The photos are a fascinating, and sometimes upsetting, insight into the geographies and histories of Ireland. Images of the Allihies copper mines or a former tuberculosis sanatorium present ages gone by, with once incredibly important places fading away. Family portraits, religious statues, and furniture slowly rotting are found in abandoned homes, each one telling a story of a family gone. While, other images show the waste of amazing buildings or potential housing lying idle and falling into disrepair. The account is a powerful and evocate examination of Cork and Irish society.
Explaining their desire to enter these parallel worlds, the explorer explained that “I think I started it to give myself a distraction while trying to come to terms with a personal trauma. I must admit on a different level, as a child I was always more interested in what was behind the barriers than following all the tourist around the marked out path, needless to say I got in trouble on numerous occasions.” This curiosity and sense of purpose drives their action.
This call to examine sites and places outside of the ordinary has brought both pleasant and unpleasant encounters. They describe their favourite find as the spiral staircase in the Good Shepherd Convent (Photo 1). While, they also mention that the “most upsetting place I have explored has to have been walking through the tunnel from St Kevin's asylum to the church in Cork city, it's the only place I have really been affected by its energy and I have to admit I cried.” (Photo 2)
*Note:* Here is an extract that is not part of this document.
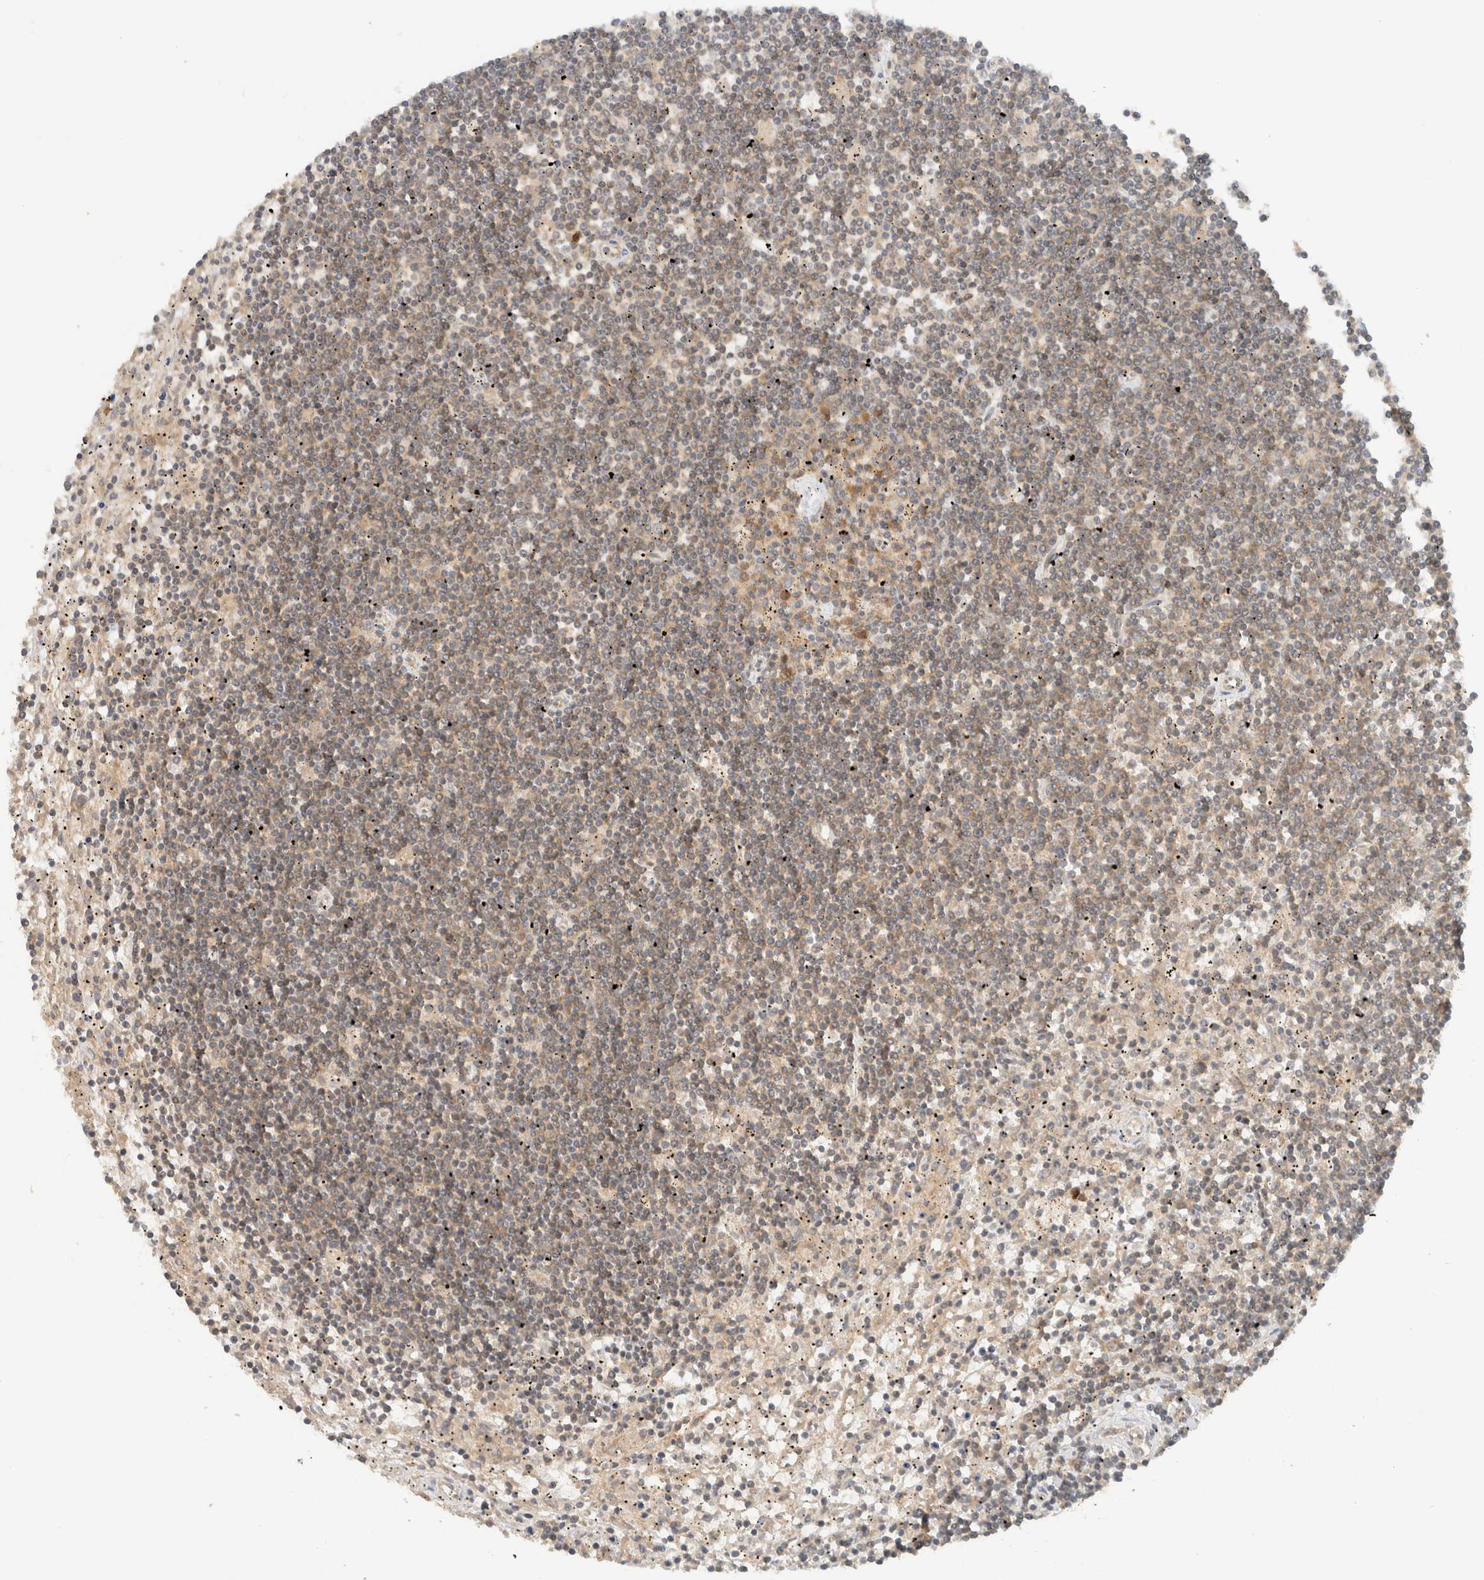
{"staining": {"intensity": "weak", "quantity": "<25%", "location": "cytoplasmic/membranous"}, "tissue": "lymphoma", "cell_type": "Tumor cells", "image_type": "cancer", "snomed": [{"axis": "morphology", "description": "Malignant lymphoma, non-Hodgkin's type, Low grade"}, {"axis": "topography", "description": "Spleen"}], "caption": "IHC photomicrograph of neoplastic tissue: malignant lymphoma, non-Hodgkin's type (low-grade) stained with DAB (3,3'-diaminobenzidine) displays no significant protein staining in tumor cells. (DAB immunohistochemistry with hematoxylin counter stain).", "gene": "ARFGEF2", "patient": {"sex": "male", "age": 76}}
They also emphasised that: “I have a strict code of conduct while exploring. I only enter buildings that are open, I never break in. The only thing I take are photos and the only thing I leave are footprints and needless to say I hate vandalism.”
The Abandonded West Cork account uses the potential of social media to show people places in the landscape and in urban areas that otherwise go unnoticed. They reveal a slice of cultural and social life, but also raises questions about how these buildings are treated and the different types of good they could do.